My friend is 48 years old, has three college degrees, and has never lived on her own-she went from her Mom caring from her, to marriage #1-bact to Mom-onto marriage #2, to a wealthy doctor. She and her husband do not have children. She spends 3 months a year with a college group in Tuscany, Italy, painting and enjoying a Holiday in the Italian country side(her husband is home, working 60-80 hours a week as a surgeon in an inner city hospital) She also has a major marijuana habit of about $300.00/month, which is her husband is ok with. I have helped her out in many ways in the past; (she hated nursing & would often come to me for help on assignments, she was suicidal after her first marriage failed, and much more..)
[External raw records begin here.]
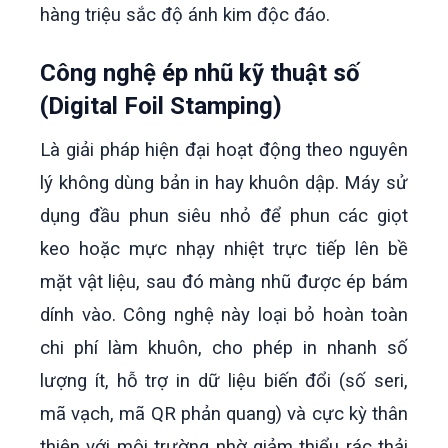
hàng triệu sắc độ ánh kim độc đáo.
Công nghệ ép nhũ kỹ thuật số
(Digital Foil Stamping)
Là giải pháp hiện đại hoạt động theo nguyên
lý không dùng bản in hay khuôn dập. Máy sử
dụng đầu phun siêu nhỏ để phun các giọt
keo hoặc mực nhạy nhiệt trực tiếp lên bề
mặt vật liệu, sau đó màng nhũ được ép bám
dính vào. Công nghệ này loại bỏ hoàn toàn
chi phí làm khuôn, cho phép in nhanh số
lượng ít, hỗ trợ in dữ liệu biến đổi (số seri,
mã vạch, mã QR phản quang) và cực kỳ thân
thiện với môi trường nhờ giảm thiểu rác thải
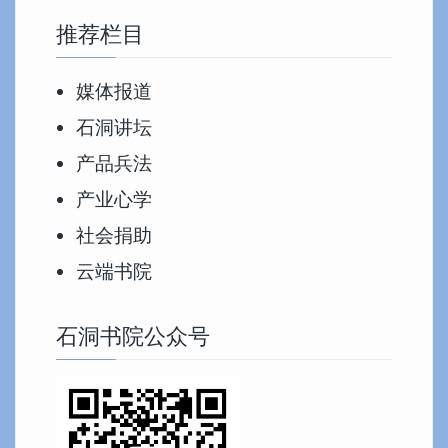
推荐栏目
媒体报道
石洞讲坛
产品兵法
产业心学
社会捐助
云端书院
石洞书院公众号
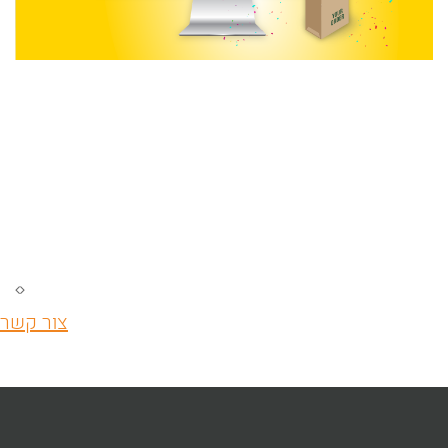
צור קשר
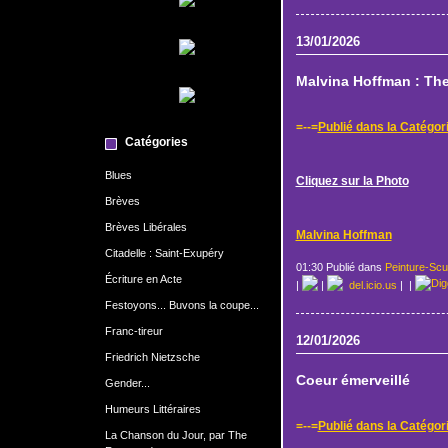
13/01/2026
Malvina Hoffman : The
=--=
Publié dans la Catégor
Catégories
Blues
Cliquez sur la Photo
Brèves
Brèves Libérales
Malvina Hoffman
Citadelle : Saint-Exupéry
01:30 Publié dans
Peinture-Scu
Écriture en Acte
|
|
del.icio.us
|
|
Festoyons... Buvons la coupe...
Franc-tireur
12/01/2026
Friedrich Nietzsche
Coeur émerveillé
Gender...
Humeurs Littéraires
=--=
Publié dans la Catégor
La Chanson du Jour, par The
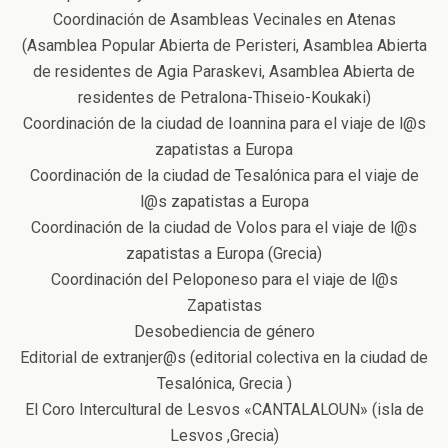
Coordinación de Asambleas Vecinales en Atenas
(Asamblea Popular Abierta de Peristeri, Asamblea Abierta
de residentes de Agia Paraskevi, Asamblea Abierta de
residentes de Petralona-Thiseio-Koukaki)
Coordinación de la ciudad de Ioannina para el viaje de l@s
zapatistas a Europa
Coordinación de la ciudad de Tesalónica para el viaje de
l@s zapatistas a Europa
Coordinación de la ciudad de Volos para el viaje de l@s
zapatistas a Europa (Grecia)
Coordinación del Peloponeso para el viaje de l@s
Zapatistas
Desobediencia de género
Editorial de extranjer@s (editorial colectiva en la ciudad de
Tesalónica, Grecia )
El Coro Intercultural de Lesvos «CANTALALOUN» (isla de
Lesvos ,Grecia)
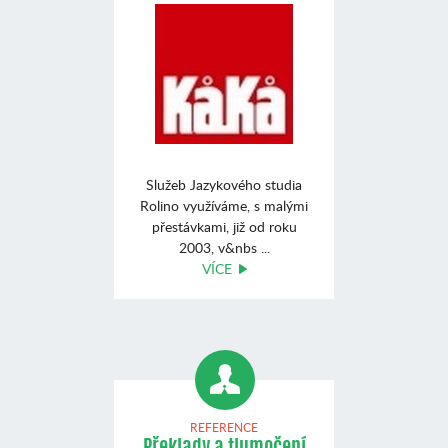
Služeb Jazykového studia
Rolino využíváme, s malými
přestávkami, již od roku
2003, v&nbs ...
VÍCE
REFERENCE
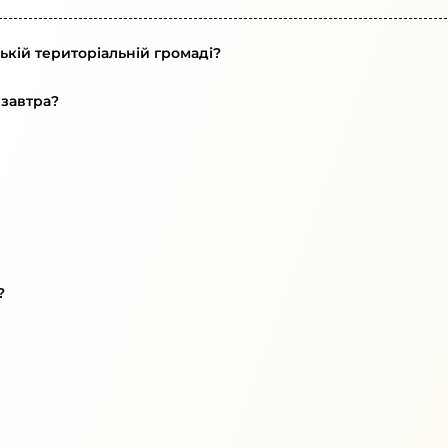
ькій територіальній громаді?
 завтра?
?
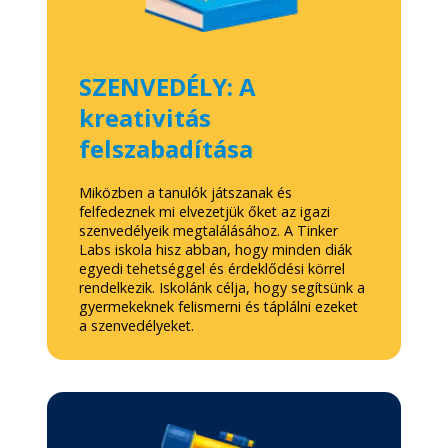
SZENVEDÉLY: A
kreativitás
felszabadítása
Miközben a tanulók játszanak és
felfedeznek mi elvezetjük őket az igazi
szenvedélyeik megtalálásához. A Tinker
Labs iskola hisz abban, hogy minden diák
egyedi tehetséggel és érdeklődési körrel
rendelkezik. Iskolánk célja, hogy segítsünk a
gyermekeknek felismerni és táplálni ezeket
a szenvedélyeket.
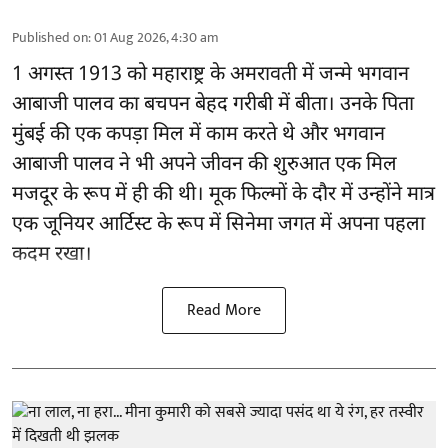
Published on
:
01 Aug 2026, 4:30 am
1 अगस्त 1913 को महाराष्ट्र के अमरावती में जन्मे भगवान
आबाजी पालव का बचपन बेहद गरीबी में बीता। उनके पिता
मुंबई की एक कपड़ा मिल में काम करते थे और भगवान
आबाजी पालव ने भी अपने जीवन की शुरुआत एक मिल
मजदूर के रूप में ही की थी। मूक फिल्मों के दौर में उन्होंने मात्र
एक जूनियर आर्टिस्ट के रूप में सिनेमा जगत में अपना पहला
कदम रखा।
Read More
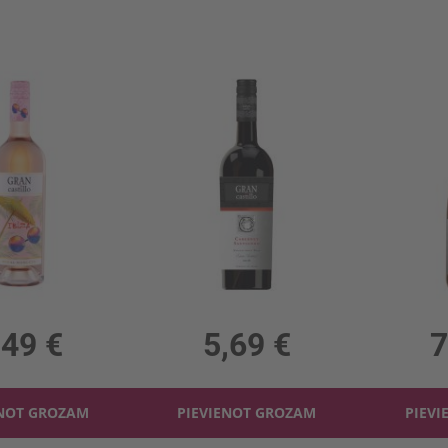
Rozā v. Gran Castillo Ibiza Bobal Mosc. 11%
Sarkanv. Gran Castillo Cabernet Sauvignon 12%
 11%, 8.65 €/l
0.75l, 12%, 7.59 €/l
0.75l,
,49 €
5,69 €
7
ENOT GROZAM
PIEVIENOT GROZAM
PIEVI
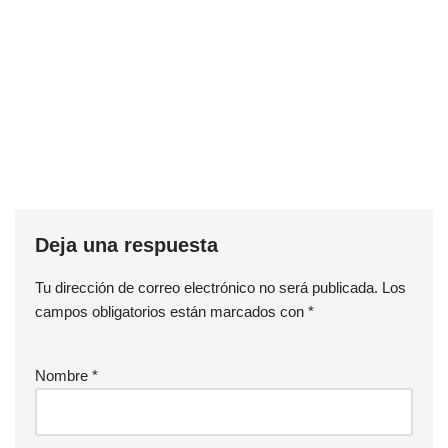
Deja una respuesta
Tu dirección de correo electrónico no será publicada.
Los
campos obligatorios están marcados con
*
Nombre
*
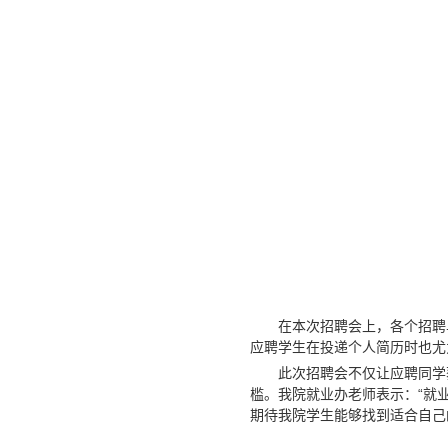
在本次招聘会上，各个招聘
应聘学生在投递个人简历时也尤
此次招聘会不仅让应聘同学
槛。我院就业办老师表示：“就
期待我院学生能够找到适合自己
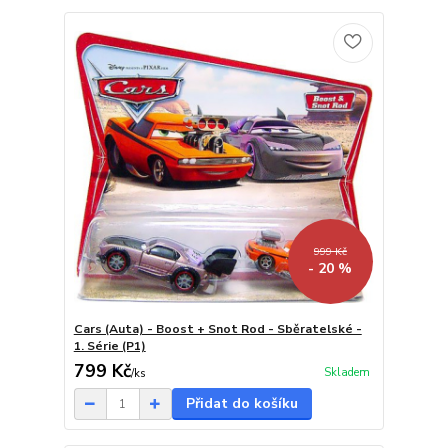
999 Kč
- 20 %
Cars (Auta) - Boost + Snot Rod - Sběratelské -
1. Série (P1)
799 Kč
Skladem
/
ks
Přidat do košíku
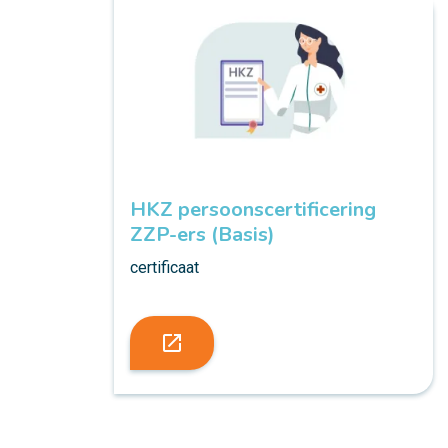
HKZ persoonscertificering
ZZP-ers (Basis)
certificaat
launch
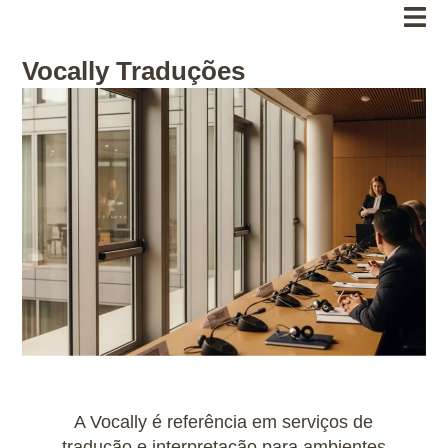
Vocally Traduções
A Vocally é referência em serviços de
tradução e interpretação para ambientes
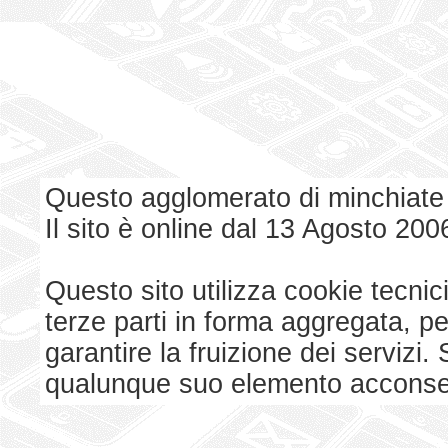
Questo agglomerato di minchiate
Il sito è online dal 13 Agosto 200
Questo sito utilizza cookie tecnici
terze parti in forma aggregata, p
garantire la fruizione dei serviz
qualunque suo elemento acconsent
I lost a second friend,a former co-worker in the ER-we both have 10 year old daughters, and often got together, we used to go to the gym together, babysat one another's child, helped each other in the ER (with me doing much of the helping-my friend was very timid about learning any new procedure, such as accessing a porta-cath, or setting up chest tubes, etc)

Yet I remember how sometimes we would walk to the parking lot together after the shift was over, and she would confide in me how one of her patients refused a percocet, and now my friend was going home to a glass of wine & a percocet, because she was having marital problems and the percocet would help her to relapse..)

I guess my question is: why are people afraid of me? By the way, I turned myself in to my nurse manager when I realized I had an addiction problem (after an episode of toxic megacolon-I receved 2 mg Dilaudid q 2-4 hours for severe abdominal pain, got transfused, was going to be sent to a big city hospital for a colectomy, etc.) Although I have had UC since the age of 11, I have never had an addiction problem until now. I went back to work, in the ER, way before I was physically ready, because my short-term disability ran out, and I need the $ to support my family...when I ran out of the 150 prescribed percocets, I believe I must have gone through narcotic withdrawl but interpreted the pain as UC pain...I began to steal the percocets..after 2 months of this, I did report myself to my nurse manager, and then I went to rehab, both to get detoxed physically, and to figure out what happened...

This is turning into rambling, and I'll stop here. Does any one else there have any idea what happened to my friendships-either from the point of view where you were the person who lost your friends, OR you decided to end a long term friendship with a friend because that person had/has a drug problem.